CJCJ

The author is an analyst for NH Investment & Securities. He can be reached at jooyh@nhqv.com -- Ed.

We lower our TP on CJCJ to W400,000, as we reflect declining valuations for global peers. However, as an earnings bottom is being confirmed and cost burden is likely to ease in 2H23, we recommend buying the dip.

Lower TP to W400,000

We lower our SOTP-based TP on CJCJ by 13% to W400,000, as we adjust the value of each business unit to reflect valuation declines for global peers.

In our view, the recent share-price drop reflects group affiliate risks stemming from CJ CGV's rights offering.

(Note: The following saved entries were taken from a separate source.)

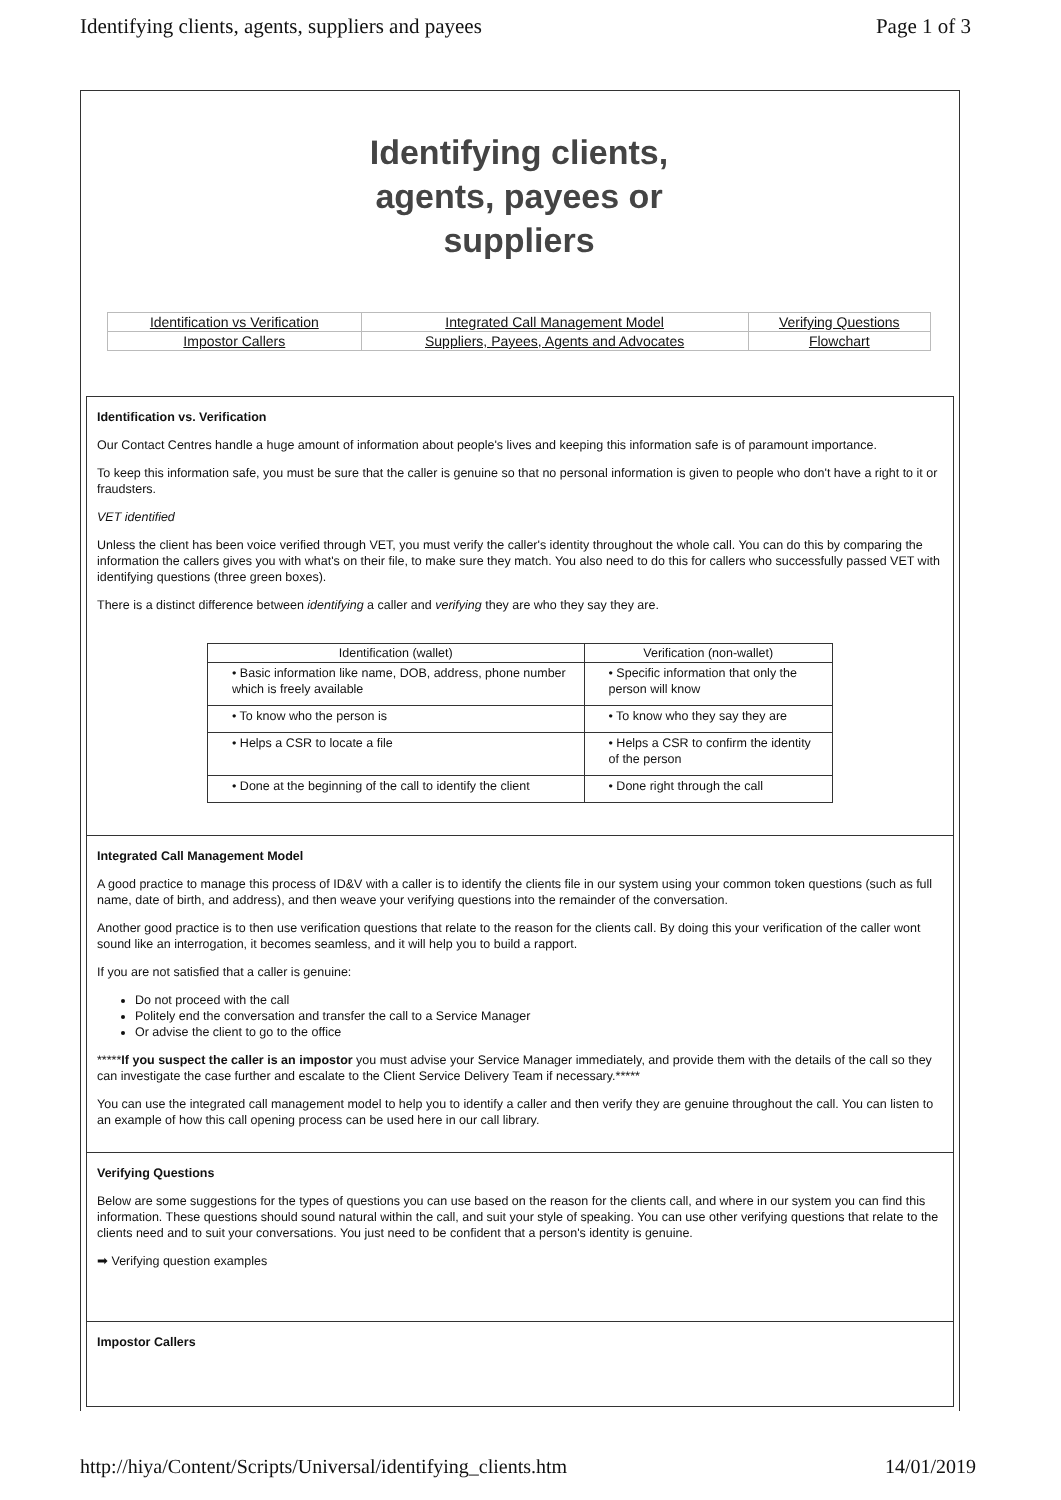Identifying clients, agents, suppliers and payees Page 1 of 3
Identifying clients,
agents, payees or
suppliers
| Identification vs Verification | Integrated Call Management Model | Verifying Questions |
| Impostor Callers | Suppliers, Payees, Agents and Advocates | Flowchart |
Identification vs. Verification
Our Contact Centres handle a huge amount of information about people's lives and keeping this information safe is of paramount importance.
To keep this information safe, you must be sure that the caller is genuine so that no personal information is given to people who don't have a right to it or fraudsters.
VET identified
Unless the client has been voice verified through VET, you must verify the caller's identity throughout the whole call. You can do this by comparing the information the callers gives you with what's on their file, to make sure they match. You also need to do this for callers who successfully passed VET with identifying questions (three green boxes).
There is a distinct difference between identifying a caller and verifying they are who they say they are.
| Identification (wallet) | Verification (non-wallet) |
| --- | --- |
| • Basic information like name, DOB, address, phone number which is freely available | • Specific information that only the person will know |
| • To know who the person is | • To know who they say they are |
| • Helps a CSR to locate a file | • Helps a CSR to confirm the identity of the person |
| • Done at the beginning of the call to identify the client | • Done right through the call |
Integrated Call Management Model
A good practice to manage this process of ID&V with a caller is to identify the clients file in our system using your common token questions (such as full name, date of birth, and address), and then weave your verifying questions into the remainder of the conversation.
Another good practice is to then use verification questions that relate to the reason for the clients call. By doing this your verification of the caller wont sound like an interrogation, it becomes seamless, and it will help you to build a rapport.
If you are not satisfied that a caller is genuine:
Do not proceed with the call
Politely end the conversation and transfer the call to a Service Manager
Or advise the client to go to the office
*****If you suspect the caller is an impostor you must advise your Service Manager immediately, and provide them with the details of the call so they can investigate the case further and escalate to the Client Service Delivery Team if necessary.*****
You can use the integrated call management model to help you to identify a caller and then verify they are genuine throughout the call. You can listen to an example of how this call opening process can be used here in our call library.
Verifying Questions
Below are some suggestions for the types of questions you can use based on the reason for the clients call, and where in our system you can find this information. These questions should sound natural within the call, and suit your style of speaking. You can use other verifying questions that relate to the clients need and to suit your conversations. You just need to be confident that a person's identity is genuine.
➡ Verifying question examples
Impostor Callers
http://hiya/Content/Scripts/Universal/identifying_clients.htm 14/01/2019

However, as CJCJ is not participating in the rights offering, we believe concerns are excessive and expect a rebound in corporate value led by earnings recovery.

2Q23 preview: Earnings to meet lowered consensus

We forecast consolidated 2Q23 sales of W7,279.2bn (-3% y-y) and consensus-meeting OP of W311.1bn (-38% y-y). Excluding results at subsidiary CJ Logistics, sales should fall 2% y-y and OP likely declined 46% y-y.

The food division is estimated to book sales of W2,741.9bn (+5% y-y) and OP of W137.1bn (-18% y-y). Domestic processed food demand is expected to show a slight recovery q-q, and the strong performance of the overseas business likely continued. Although cost burden still exists, it should ease towards 2H23.

At the bio business (including FNT), both sales and OP likely fell as sluggish market conditions linger longer than expected amid high-base effect. However, OPM should climb q-q on an increased sales portion for high-margin specialty products.